A number of important physiological processes—among them embryogenesis, wound repair, and tumor invasion—produce changes in cell behavior that vary in time and space. N. Bonnet and coworkers (from Inserm at the University of Reims Champagne-Ardenne, Reims, France) propose two methods for characterizing such cellular processes as migration, aggregation, proliferation, adhesion, and spreading. The first, image auto-correlation microscopy (IACM), characterizes variation in the number of objects in the microscopic field as a function of time, providing a quantized index of cell clustering. A constant auto-correlation coefficient implies constant cell density—and an absence of clustering. A decreasing auto-correlation coefficient means that clusters are forming. Analyses of cell cultures shows that IACM can quantify the difference between invasive and noninvasive cells, providing a potential complement to computational geometry and point-field statistics approaches. The second, image cross-correlation microscopy (ICCM), characterizes changes in location, tracking cellular migration without requiring researchers to trace individual trajectories (which can be difficult when populations exceed 100 cells). It tracks time-dependent changes in spatial cell densities over time, providing a qualitative equivalent of a diffusion coefficient. The authors show a strong correlation between the diffusion coefficient estimated via ICCM and that estimated through computationally demanding cell-tracking approaches. (Though, as the authors note, more development is needed to allow the cross-correlation metric to relate individual cell behavior to the aggregate properties measured by these techniques.)

(See “Characterizing the spatiotemporal behavior of cell populations through image auto-and cross-correlation microscopy” on page 107.)

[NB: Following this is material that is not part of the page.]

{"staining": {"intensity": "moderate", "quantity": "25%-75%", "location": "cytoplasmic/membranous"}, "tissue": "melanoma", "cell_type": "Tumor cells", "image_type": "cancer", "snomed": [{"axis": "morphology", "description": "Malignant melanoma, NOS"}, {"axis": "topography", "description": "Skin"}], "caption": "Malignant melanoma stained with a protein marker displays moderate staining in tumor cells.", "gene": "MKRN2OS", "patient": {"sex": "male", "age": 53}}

Identifying Proviral Insertion Sites

When retroviruses or transposable elements integrate themselves into the host genome, they can upregulate or disrupt gene function. Mapping proviral insertion sites illuminates both the molecular mechanism of integration and cellular gene function. Studies of insertional mutagenesis have employed genomic DNA library screening, LM-PCR, inverse PCR, VISA technique, and SNP-based mapping. All of these methods have been useful and have generated data on a large number of insertion sites. So far, no single technique has held out the possibility of identifying all of the sites of exogenous gene element integration, and the current approaches are limited by uneven restriction site distribution, low cloning efficiency, laborious protocols, or nonspecific amplification. In this issue, B. Yin and D.A. Largaespada at the University of Minnesota Cancer Center (Minneapolis, MN, USA) describe two LM-PCR variants, SplinkTA-PCR and SplinkBlunt-PCR, for efficient isolation of insertion sites in retrovirus-induced leukemia. The data reported here indicated that the protocols are complementary and increase cloning efficiency when used in combination. The authors applied the two techniques to a large-scale study of BXH-2 mice, which develop a high incidence of acute myeloid leukemia (AML) due to infection by murine leukemia virus (MuLV), which acts as both an insertional DNA mutagen and a tag for leukemia-associated genes. SplinkTA-PCR and SplinkBlunt-PCR proved easy-to-use, reliable, efficient, and readily applicable to large-scale projects.

(See “PCR-based procedures to isolate insertion sites of DNA elements” on page 79.)